* **Instructions for the task**
Present the records from the line containing "common name: Large red damsel" through the line containing "scientific name: Accipiter nisus" as a two-column CSV with the headers field and value. Give one row per record, enclose each field in quotation marks, and replace any line breaks with spaces.

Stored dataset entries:
--------------------------------------------------

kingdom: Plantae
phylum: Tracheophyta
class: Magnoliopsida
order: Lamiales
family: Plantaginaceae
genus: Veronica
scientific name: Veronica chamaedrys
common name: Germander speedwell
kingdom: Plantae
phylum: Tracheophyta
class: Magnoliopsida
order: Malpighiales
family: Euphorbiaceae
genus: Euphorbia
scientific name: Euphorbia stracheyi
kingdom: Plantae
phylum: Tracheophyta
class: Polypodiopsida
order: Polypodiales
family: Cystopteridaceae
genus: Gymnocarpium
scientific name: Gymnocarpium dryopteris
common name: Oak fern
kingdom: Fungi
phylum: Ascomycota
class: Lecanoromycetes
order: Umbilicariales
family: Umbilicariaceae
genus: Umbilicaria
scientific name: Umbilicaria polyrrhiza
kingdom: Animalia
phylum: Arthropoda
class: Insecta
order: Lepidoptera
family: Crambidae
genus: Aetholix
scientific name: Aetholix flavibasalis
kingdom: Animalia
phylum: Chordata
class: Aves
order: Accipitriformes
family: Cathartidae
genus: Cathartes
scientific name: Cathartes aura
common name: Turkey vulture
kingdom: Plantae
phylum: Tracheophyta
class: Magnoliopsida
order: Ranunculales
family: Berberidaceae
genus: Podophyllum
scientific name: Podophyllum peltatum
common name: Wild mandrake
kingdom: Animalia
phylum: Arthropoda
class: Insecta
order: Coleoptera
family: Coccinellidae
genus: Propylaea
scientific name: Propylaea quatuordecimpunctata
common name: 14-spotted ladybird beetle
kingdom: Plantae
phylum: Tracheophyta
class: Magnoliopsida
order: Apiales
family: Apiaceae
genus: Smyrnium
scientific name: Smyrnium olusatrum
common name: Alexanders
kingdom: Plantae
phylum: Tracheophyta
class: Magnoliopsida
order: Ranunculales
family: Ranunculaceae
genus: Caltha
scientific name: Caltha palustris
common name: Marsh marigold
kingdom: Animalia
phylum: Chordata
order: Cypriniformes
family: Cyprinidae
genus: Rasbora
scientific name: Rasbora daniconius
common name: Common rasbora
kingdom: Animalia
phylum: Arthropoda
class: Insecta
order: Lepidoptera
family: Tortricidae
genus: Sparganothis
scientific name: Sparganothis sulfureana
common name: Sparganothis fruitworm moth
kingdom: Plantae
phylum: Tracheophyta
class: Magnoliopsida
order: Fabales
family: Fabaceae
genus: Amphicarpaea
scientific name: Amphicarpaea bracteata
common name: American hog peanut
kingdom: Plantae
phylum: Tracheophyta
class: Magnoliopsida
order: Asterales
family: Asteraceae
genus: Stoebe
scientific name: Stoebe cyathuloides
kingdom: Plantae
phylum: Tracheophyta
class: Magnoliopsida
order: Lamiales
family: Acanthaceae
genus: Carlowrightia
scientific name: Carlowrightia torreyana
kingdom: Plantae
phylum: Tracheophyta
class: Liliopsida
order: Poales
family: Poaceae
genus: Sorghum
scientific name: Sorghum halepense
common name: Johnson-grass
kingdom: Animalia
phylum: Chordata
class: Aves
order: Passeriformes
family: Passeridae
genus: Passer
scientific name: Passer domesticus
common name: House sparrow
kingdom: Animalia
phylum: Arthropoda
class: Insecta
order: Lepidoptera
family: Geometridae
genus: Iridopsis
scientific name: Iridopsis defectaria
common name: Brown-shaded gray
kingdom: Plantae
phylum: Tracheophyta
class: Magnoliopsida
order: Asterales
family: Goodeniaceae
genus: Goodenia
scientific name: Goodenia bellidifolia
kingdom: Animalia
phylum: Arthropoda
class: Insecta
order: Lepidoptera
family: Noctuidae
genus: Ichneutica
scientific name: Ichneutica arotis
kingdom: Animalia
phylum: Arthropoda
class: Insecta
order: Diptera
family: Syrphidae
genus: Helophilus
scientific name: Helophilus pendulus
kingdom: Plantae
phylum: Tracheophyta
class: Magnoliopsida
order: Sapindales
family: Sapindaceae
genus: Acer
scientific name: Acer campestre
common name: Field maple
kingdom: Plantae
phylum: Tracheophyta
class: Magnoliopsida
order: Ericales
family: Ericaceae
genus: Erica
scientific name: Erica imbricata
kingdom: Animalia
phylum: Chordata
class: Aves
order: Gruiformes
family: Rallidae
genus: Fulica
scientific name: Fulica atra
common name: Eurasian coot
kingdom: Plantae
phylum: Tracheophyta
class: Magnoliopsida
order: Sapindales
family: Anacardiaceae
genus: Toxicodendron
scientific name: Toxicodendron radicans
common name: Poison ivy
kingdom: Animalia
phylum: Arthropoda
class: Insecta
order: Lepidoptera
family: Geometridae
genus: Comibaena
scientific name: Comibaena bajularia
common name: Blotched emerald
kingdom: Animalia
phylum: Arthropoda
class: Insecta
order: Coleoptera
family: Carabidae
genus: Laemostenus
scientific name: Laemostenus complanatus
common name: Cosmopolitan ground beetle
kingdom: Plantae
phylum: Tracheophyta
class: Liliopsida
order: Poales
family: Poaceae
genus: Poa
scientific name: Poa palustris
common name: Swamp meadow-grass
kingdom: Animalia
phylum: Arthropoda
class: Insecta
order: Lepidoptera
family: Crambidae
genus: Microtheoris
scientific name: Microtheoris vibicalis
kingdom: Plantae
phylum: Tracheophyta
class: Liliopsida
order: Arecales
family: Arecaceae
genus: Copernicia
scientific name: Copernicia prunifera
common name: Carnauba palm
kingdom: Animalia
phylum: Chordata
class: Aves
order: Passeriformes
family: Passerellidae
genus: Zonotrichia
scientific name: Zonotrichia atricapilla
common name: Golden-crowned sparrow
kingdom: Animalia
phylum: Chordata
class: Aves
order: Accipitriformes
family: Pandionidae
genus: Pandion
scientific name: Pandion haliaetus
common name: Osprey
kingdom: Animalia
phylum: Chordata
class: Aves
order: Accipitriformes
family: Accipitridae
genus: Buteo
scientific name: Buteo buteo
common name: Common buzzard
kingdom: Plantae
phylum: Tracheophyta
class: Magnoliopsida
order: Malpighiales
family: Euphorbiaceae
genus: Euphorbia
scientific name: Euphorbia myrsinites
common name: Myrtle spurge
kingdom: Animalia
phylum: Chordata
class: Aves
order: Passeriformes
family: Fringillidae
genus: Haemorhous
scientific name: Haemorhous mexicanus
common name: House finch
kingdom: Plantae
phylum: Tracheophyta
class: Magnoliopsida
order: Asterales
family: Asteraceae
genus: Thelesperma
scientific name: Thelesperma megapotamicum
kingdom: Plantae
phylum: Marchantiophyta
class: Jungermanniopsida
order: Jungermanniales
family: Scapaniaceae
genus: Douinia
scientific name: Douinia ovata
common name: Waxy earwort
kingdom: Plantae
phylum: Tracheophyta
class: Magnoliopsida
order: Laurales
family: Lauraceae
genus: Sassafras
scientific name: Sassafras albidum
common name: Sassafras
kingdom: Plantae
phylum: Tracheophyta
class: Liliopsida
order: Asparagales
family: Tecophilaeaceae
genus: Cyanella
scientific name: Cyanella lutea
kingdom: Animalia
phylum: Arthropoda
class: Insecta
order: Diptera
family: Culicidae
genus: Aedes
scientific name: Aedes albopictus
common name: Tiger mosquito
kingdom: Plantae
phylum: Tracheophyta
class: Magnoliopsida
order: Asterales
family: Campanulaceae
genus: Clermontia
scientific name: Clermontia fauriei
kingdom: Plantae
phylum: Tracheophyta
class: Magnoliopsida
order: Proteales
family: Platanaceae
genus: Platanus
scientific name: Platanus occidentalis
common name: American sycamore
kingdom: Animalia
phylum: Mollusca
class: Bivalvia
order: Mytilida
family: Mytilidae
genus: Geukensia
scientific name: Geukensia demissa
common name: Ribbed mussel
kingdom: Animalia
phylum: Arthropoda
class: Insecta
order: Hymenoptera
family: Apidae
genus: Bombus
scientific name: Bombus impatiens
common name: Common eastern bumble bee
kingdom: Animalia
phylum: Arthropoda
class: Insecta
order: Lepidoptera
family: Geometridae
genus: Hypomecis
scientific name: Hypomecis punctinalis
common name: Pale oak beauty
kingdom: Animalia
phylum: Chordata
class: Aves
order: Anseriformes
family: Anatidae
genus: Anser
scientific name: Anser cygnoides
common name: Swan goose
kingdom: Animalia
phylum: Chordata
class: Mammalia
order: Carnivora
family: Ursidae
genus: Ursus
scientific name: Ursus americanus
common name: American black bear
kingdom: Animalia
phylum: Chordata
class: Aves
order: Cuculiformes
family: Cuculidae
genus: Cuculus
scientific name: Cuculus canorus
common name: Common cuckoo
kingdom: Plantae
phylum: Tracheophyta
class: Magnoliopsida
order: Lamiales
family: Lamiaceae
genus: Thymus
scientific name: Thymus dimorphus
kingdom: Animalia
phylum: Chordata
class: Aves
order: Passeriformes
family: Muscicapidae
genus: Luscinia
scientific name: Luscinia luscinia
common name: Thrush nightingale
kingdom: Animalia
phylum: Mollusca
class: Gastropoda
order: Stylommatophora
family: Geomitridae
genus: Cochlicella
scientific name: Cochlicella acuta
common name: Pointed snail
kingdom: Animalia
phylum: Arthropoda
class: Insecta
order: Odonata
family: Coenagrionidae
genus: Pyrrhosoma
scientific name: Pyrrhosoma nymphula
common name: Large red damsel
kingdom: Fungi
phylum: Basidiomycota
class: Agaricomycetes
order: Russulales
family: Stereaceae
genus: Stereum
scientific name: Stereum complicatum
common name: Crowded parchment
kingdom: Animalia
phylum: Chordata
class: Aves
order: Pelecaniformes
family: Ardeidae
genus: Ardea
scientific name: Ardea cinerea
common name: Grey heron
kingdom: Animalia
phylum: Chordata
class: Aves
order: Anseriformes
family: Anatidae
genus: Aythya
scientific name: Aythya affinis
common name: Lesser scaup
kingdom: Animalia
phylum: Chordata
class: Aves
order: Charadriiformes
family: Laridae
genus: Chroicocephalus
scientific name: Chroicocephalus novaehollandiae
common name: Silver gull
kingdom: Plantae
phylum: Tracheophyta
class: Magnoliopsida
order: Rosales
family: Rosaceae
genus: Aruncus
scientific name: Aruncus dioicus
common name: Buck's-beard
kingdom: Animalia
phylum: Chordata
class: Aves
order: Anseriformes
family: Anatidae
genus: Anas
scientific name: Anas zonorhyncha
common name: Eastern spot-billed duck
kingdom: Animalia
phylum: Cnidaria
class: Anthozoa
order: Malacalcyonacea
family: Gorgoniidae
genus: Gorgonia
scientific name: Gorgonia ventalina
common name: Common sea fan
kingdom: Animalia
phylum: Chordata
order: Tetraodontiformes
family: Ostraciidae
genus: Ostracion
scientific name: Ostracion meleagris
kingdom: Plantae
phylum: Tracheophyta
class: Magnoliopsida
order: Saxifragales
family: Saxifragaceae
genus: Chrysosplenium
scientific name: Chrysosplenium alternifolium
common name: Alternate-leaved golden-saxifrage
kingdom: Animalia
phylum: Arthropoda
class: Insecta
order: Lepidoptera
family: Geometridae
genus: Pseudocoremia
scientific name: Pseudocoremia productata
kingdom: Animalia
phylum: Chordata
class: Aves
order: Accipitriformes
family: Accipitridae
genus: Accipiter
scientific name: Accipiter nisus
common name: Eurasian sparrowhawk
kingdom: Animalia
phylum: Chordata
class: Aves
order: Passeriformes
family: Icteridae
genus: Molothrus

--------------------------------------------------

* **Response to the task**
field,value
"common name:","Large red damsel"
"kingdom:","Fungi"
"phylum:","Basidiomycota"
"class:","Agaricomycetes"
"order:","Russulales"
"family:","Stereaceae"
"genus:","Stereum"
"scientific name:","Stereum complicatum"
"common name:","Crowded parchment"
"kingdom:","Animalia"
"phylum:","Chordata"
"class:","Aves"
"order:","Pelecaniformes"
"family:","Ardeidae"
"genus:","Ardea"
"scientific name:","Ardea cinerea"
"common name:","Grey heron"
"kingdom:","Animalia"
"phylum:","Chordata"
"class:","Aves"
"order:","Anseriformes"
"family:","Anatidae"
"genus:","Aythya"
"scientific name:","Aythya affinis"
"common name:","Lesser scaup"
"kingdom:","Animalia"
"phylum:","Chordata"
"class:","Aves"
"order:","Charadriiformes"
"family:","Laridae"
"genus:","Chroicocephalus"
"scientific name:","Chroicocephalus novaehollandiae"
"common name:","Silver gull"
"kingdom:","Plantae"
"phylum:","Tracheophyta"
"class:","Magnoliopsida"
"order:","Rosales"
"family:","Rosaceae"
"genus:","Aruncus"
"scientific name:","Aruncus dioicus"
"common name:","Buck's-beard"
"kingdom:","Animalia"
"phylum:","Chordata"
"class:","Aves"
"order:","Anseriformes"
"family:","Anatidae"
"genus:","Anas"
"scientific name:","Anas zonorhyncha"
"common name:","Eastern spot-billed duck"
"kingdom:","Animalia"
"phylum:","Cnidaria"
"class:","Anthozoa"
"order:","Malacalcyonacea"
"family:","Gorgoniidae"
"genus:","Gorgonia"
"scientific name:","Gorgonia ventalina"
"common name:","Common sea fan"
"kingdom:","Animalia"
"phylum:","Chordata"
"order:","Tetraodontiformes"
"family:","Ostraciidae"
"genus:","Ostracion"
"scientific name:","Ostracion meleagris"
"kingdom:","Plantae"
"phylum:","Tracheophyta"
"class:","Magnoliopsida"
"order:","Saxifragales"
"family:","Saxifragaceae"
"genus:","Chrysosplenium"
"scientific name:","Chrysosplenium alternifolium"
"common name:","Alternate-leaved golden-saxifrage"
"kingdom:","Animalia"
"phylum:","Arthropoda"
"class:","Insecta"
"order:","Lepidoptera"
"family:","Geometridae"
"genus:","Pseudocoremia"
"scientific name:","Pseudocoremia productata"
"kingdom:","Animalia"
"phylum:","Chordata"
"class:","Aves"
"order:","Accipitriformes"
"family:","Accipitridae"
"genus:","Accipiter"
"scientific name:","Accipiter nisus"